> Passage given
────────────────

What is Coaching Supervision all about?

While Coaching Supervision is well known in Europe, it is just emerging in North America. Fundamentally, supervision for coaches provides increased self-awareness of the coach-in-practice. Three very practical aspects of coaching are addressed:

  • Continuing professional development through disciplined reflection and feedback.
  • Reinforcing professional standards and best practice through attention to ethics, boundaries, methods.
  • Restorative support by stepping into a safe space away from the stresses of coaching.

As part of the practice of coaching supervision, three key areas are emphasized.

Equilibrium: As a coach, you are in a helping profession and you must relate to your clients and build an environment of trust, openness, safety, and curiosity. At times, this can be challenging and, if you have a substantial client portfolio, tiring. Ever had a client with whom you struggled—where you anticipated some meetings with a hint of reluctance? My assessment? You are human. In supervision, we work together to help surface these issues so you can navigate through your feelings and distinguish them from those of your clients. How is your energy for coaching these days? Being in good personal equilibrium is essential for good coaching.

────────────────

> Task instructions
1. Answer these questions from the passage on coaching supervision:
(a) In which region is coaching supervision described as well known?
(b) What is the first of the three practical aspects of coaching that supervision addresses?
(c) What state is called essential for good coaching?
2. Resume the passage on coaching supervision, picking up right after its final sentence.
The entries come from a different source than the passage on coaching supervision.

> Provided data
────────────────

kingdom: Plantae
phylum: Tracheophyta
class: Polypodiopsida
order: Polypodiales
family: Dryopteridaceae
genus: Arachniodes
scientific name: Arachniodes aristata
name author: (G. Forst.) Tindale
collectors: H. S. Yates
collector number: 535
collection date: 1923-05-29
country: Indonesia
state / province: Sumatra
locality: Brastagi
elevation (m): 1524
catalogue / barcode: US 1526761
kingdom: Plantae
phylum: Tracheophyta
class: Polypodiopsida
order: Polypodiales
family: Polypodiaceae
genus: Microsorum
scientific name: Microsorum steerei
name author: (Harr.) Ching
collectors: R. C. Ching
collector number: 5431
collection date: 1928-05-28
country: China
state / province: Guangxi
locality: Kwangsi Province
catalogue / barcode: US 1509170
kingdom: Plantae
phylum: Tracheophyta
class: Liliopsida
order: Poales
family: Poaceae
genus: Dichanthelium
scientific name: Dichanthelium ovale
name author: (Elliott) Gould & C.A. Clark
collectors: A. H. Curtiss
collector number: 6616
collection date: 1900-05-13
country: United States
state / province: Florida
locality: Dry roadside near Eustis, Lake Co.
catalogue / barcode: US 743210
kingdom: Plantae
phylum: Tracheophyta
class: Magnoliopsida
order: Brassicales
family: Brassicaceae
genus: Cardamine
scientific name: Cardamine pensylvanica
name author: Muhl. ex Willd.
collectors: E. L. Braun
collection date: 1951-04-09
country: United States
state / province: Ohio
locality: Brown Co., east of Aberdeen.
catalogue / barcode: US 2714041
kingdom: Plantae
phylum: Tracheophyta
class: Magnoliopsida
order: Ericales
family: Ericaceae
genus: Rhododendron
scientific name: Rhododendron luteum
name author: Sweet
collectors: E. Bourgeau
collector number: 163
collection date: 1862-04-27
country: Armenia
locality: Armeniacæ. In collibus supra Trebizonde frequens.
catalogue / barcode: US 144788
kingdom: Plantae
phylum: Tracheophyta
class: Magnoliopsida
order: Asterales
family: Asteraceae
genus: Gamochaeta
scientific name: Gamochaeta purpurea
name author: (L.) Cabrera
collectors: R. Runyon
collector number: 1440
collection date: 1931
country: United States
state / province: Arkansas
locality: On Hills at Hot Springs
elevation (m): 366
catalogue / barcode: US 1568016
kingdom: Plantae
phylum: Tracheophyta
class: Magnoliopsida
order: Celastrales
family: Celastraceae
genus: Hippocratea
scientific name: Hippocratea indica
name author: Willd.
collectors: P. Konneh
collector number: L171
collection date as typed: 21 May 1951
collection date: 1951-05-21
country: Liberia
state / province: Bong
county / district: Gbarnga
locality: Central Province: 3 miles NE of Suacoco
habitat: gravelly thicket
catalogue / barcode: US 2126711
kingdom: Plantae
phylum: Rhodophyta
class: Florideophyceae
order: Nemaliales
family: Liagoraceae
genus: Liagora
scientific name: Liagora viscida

────────────────

> Responses to the tasks
1.
(a) Europe.
(b) Continuing professional development through disciplined reflection and feedback.
(c) Being in good personal equilibrium.

2.
Ethics: Coaches often get caught between conflicting roles and expectations, especially when they work in organizational settings. Sometimes we over- or under-identify with clients; and sometimes the limits of your responsibilities as a coach are challenged. It is not unusual, for example, for a coach—even an experienced one—to slide into confusing her/his objectives and standards for the client’s. Are you aware of when that happens? Political situations and relationships impact the coach and the coaching relationship. How do you manage it all? Ethics is more than appropriate physical and financial boundaries; it has to do with on-going distinctions about our roles, our responsibilities, and our emotional boundaries.

Effectiveness: Are you succeeding as a coach? Are your clients getting the results they desire? There are many ways of assessing overall effectiveness; all of them depend on the quality and clarity of your contract. Another consideration is effectiveness in the moment. What do you do when something doesn’t go well? When you don’t know what to do? Supervision offers the opportunity to reflect on coaching sessions in a disciplined, learning-oriented way to address these and other issues. You might ask yourself who is working harder, you or your client? If it’s you, it might be time for a tune up.

Coaching supervision can look like:

  • Individual sessions by telephone or in person. Contracts are generally for six months, one session per month. After building a partnership, supervision-on-call can be arranged in which we address recent or upcoming coaching that presents a challenge.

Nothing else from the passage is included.